Task objective => The string "long" appears in some lines of the entries that follow; copy each such line.

[[ Exercise material open ]]

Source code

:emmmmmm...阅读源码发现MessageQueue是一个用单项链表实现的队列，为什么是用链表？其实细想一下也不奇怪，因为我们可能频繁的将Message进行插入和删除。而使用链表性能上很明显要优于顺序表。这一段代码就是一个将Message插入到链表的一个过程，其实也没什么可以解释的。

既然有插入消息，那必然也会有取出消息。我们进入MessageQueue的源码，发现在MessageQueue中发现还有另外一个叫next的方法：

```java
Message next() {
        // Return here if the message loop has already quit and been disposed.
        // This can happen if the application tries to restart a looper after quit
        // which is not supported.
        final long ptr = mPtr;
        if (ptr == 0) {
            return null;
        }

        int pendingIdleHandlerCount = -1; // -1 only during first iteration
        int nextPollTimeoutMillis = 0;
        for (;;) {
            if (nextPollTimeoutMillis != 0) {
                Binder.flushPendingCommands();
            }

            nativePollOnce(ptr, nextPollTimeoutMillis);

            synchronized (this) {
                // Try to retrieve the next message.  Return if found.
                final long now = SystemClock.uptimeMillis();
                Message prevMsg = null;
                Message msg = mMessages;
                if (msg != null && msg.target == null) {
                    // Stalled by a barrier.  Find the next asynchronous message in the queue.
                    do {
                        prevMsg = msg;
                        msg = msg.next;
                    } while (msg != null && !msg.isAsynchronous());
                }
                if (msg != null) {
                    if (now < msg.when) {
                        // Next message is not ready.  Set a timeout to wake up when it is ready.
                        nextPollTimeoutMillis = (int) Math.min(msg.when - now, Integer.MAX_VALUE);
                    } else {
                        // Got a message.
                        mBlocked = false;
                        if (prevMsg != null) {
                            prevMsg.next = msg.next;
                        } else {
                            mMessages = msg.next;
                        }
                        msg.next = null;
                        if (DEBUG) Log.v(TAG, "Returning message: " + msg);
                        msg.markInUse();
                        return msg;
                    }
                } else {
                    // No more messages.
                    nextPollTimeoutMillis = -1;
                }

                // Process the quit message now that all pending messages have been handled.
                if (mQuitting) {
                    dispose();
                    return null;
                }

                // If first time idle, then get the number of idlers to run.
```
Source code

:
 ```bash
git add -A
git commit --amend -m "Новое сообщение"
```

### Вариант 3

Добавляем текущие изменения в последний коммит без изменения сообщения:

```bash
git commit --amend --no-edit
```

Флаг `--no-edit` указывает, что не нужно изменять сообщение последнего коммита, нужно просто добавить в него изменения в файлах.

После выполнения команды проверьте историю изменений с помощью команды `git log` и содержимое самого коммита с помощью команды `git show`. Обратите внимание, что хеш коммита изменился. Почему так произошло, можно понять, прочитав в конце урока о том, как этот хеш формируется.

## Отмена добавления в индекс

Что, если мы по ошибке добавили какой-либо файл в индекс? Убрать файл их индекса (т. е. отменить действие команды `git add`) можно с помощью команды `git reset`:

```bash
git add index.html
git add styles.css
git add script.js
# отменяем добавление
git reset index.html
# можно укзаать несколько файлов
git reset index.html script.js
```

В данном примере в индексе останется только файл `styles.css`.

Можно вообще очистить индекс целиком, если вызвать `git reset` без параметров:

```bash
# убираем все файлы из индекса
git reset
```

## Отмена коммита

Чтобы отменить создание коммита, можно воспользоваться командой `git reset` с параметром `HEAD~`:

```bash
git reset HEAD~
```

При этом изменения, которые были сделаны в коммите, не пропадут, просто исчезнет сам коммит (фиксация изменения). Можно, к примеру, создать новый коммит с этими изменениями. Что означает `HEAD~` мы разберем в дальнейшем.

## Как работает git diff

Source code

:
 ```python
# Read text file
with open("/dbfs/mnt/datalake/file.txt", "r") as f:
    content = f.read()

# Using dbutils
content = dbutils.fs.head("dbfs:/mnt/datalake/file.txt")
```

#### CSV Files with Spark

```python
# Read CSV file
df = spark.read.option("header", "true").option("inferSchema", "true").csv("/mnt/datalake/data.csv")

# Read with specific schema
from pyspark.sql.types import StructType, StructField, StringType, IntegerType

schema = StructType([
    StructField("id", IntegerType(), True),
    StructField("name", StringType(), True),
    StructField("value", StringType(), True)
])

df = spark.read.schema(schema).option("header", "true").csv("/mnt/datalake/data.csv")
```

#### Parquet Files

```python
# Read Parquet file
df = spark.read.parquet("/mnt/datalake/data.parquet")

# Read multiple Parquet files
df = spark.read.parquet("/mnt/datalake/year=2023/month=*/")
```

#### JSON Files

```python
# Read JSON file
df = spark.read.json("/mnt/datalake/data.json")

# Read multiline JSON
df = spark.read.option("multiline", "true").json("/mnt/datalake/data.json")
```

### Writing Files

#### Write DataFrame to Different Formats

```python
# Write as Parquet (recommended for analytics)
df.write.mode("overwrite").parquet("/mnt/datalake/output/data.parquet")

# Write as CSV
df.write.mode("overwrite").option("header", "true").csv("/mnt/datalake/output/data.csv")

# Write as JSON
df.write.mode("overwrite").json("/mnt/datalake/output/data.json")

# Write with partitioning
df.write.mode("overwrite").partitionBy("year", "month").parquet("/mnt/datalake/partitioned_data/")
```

[[ Exercise material closed ]]

Task solution =>
        final long ptr = mPtr;
                final long now = SystemClock.uptimeMillis();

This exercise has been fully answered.